• **DOCUMENT SEGMENT**:
——

Learning rate: As per Chapter 9, you can tune your learning rate up or down. However, “fancy” optimizers like Adam and RMSProp often manage to handle adjusting learning rate automatically on the fly.¹²
Batch size: This hyperparameter is likely to be one of the least impactful, so you can leave it to last. Refer back to Chapter 8 (near Figure 8.7) for guidance on tuning it up or down.

12. Note that there are exceptions to this. For example, we did find tuning learning rate to be impactful even with optimizers like Adam and RMSProp in Chapters 12 (with respect to GANs) and 13 (with respect to reinforcement learning agents).

Automation of Hyperparameter Search

With all of the hyperparameters that we could endlessly play around with for a given deep learning model, it should come as little surprise that developers (who are famously lazy!) have come up with approaches for automating hyperparameter search. In Chapter 13, we covered the use of SLM Lab for searching for hyperparameters in deep reinforcement learning models specifically; for deep learning models in general, we recommend Spearmint.¹³ Note that regardless of the hyperparameter-search approach that you decide to go with, James Bergstra and Yoshua Bengio¹⁴ from the University of Montreal have provided evidence that selecting random values for your hyperparameters is more likely to identify optimal hyperparameters for your model than a rigidly structured grid search; see Figure 14.4.¹⁵

A schematic diagram represents the grid and random search. — **Figure 14.4** A strictly structured grid search (shown in the left-hand panel) is less likely to identify optimal hyperparameters for a given model than a search over values that are sampled randomly over the same hyperparameter ranges (right-hand panel).

A model representing the search over is shown. Two different arrangements grid and random are shown. In the grid structure, the search overvalues are arranged in a 3 cross 3 pattern. The rows and columns are labeled as hyperparameter B and hyperparameter A. In the random structure the search overvalues are randomly arranged.

13. Snoek, J., et al. (2012). Practical Bayesian optimization of machine learning algorithms. Advances in Neural Information Processing Systems, 25. Code available at github.com/JasperSnoek/spearmint.

14. Figure 1.10 provides a portrait of Bengio.

15. Bergstra, J., & Bengio, Y. (2012). Random search for hyper-parameter optimization. Journal of Machine Learning Research, 13, 281–305.

Deep Learning Libraries

Throughout this book, we have used Keras to construct and run our deep learning models. There are, however, countless other deep learning libraries, and more pop up every year. In this section, we review the other leading options you have.

——

• **DATA SECTION**:

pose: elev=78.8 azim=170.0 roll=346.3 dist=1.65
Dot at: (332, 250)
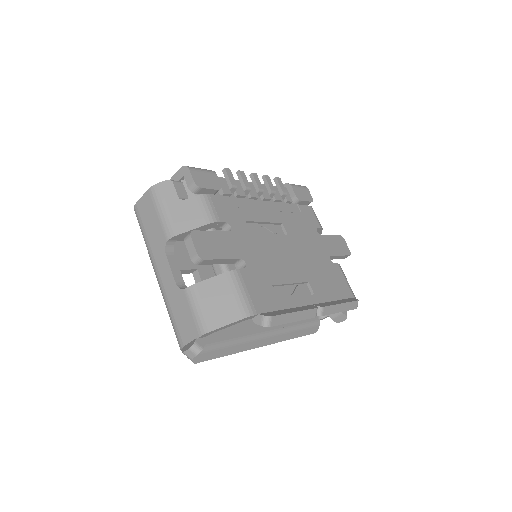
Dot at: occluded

——

• **AIM A**:
List every chapter that the hyperparameter passage cites with the word "Chapter" followed by a number.
• **AIM B**:
Write the next part of the passage on hyperparameter tuning and deep learning libraries, starting after its final sentence.
The material has no connection to the passage on hyperparameter tuning and deep learning libraries.

• **RIGHT ANSWER A**:
Chapter 9, Chapter 8, Chapter 12, Chapter 13

• **RIGHT ANSWER B**:
Keras and TensorFlow

TensorFlow is perhaps the best-known deep learning library, its name derived from the concept of tensors (arrays of information, e.g., model inputs x or activations a) flowing through operations (e.g., those that define the mathematics of artificial neurons like our “most important equation” from back in Figure 6.7). The TensorFlow library was originally developed for internal use at Google, and the tech giant open-sourced the project in 2015. Figure 14.5 illustrates the relative interest in five of the most popular deep learning libraries, as per frequency of Google searches. Keras is the clear runner-up, with Tensor-Flow in the lead. Given this, you might be particularly interested in learning how to use TensorFlow. Well, we have good news for you: You already know how to.

A trend graph depicts the relative frequency of Google search for the five most famous popular deep learning libraries for a period. — **Figure 14.5** The relative Google search frequency (from October 2015 to February 2019) of five of the most popular deep learning libraries

A trend graph representing the frequency of Google search (from October 2015 to February 2019) of the five most popular deep learning libraries. The horizontal axis represents the years ranging from 2016 to 2019 in intervals of 1. The vertical axis represents the relative search frequency ranging from 0 to 100 in intervals of 25. Five curves are representing TensorFlow, Keras, PyTorch, mxnet, and cntk. The data depicted from the graph is as follows: Tensorflow- The curve gradually increases from 0 frequency (2016) to 78 frequency (2019); Keras- The curve gradually increases from 5 frequency (2016) to 60 frequency (2019); pytorch- The curve gradually increases from 3 frequency (2016) to 30 frequency (2019); mxnet- The curve gradually increases from 0 frequency (2016) to 3 frequency (2019); and cntk- The curve gradually increases from 2 frequency (2016) to 1 frequency (2019). Note: The above mentioned values are approximate.

Not only is Keras the high-level API that we’ve been using throughout this book to call TensorFlow in the background, but also—as of the release of TensorFlow 2.0 in 2019—Keras layers are the recommended approach for building models directly with the TensorFlow library itself. To build TensorFlow models in earlier versions of the software, it was necessary to become familiar with a fairly abstruse three-step process:

Configuring a detailed “computational graph”
Initializing this computational graph within a “session”
Feeding data into the session while fetching information you’d like to access (e.g., summary metrics, model parameters) out of the session

This relatively esoteric process was in place because it enabled TensorFlow to optimize the execution of deep learning model training and production-time execution across as many devices (CPUs and GPUs, perhaps spread across multiple servers) as are made available to it. In time, the developers behind libraries like PyTorch devised creative mechanisms to facilitate the best of both worlds:

The conceptually simple, layer-focused, instantly executable building of deep learning models and simultaneously . . .
The highly optimized model execution across however many devices are available

The team behind TensorFlow responded by more tightly incorporating Keras layers and by creating Eager mode—an approach to enable immediate execution (in place of the previous three-step process) without sacrificing performance. Prior to TensorFlow 2.0, Eager mode needed to be activated in order to use it,¹⁶ but from 2.0 onward it’s the built-in default.

16. With a single line of code: tf.enable_eager_execution().

Converting any of the code we covered in this book from being run with the Keras library to being run within TensorFlow itself is painless. For example, have a look at our Deep Net in TensorFlow notebook, which is identical to our Deep Net in Keras notebook (from Chapter 9) except for how the dependencies are loaded (Example 14.1, as compared to Examples 5.1 and 9.4).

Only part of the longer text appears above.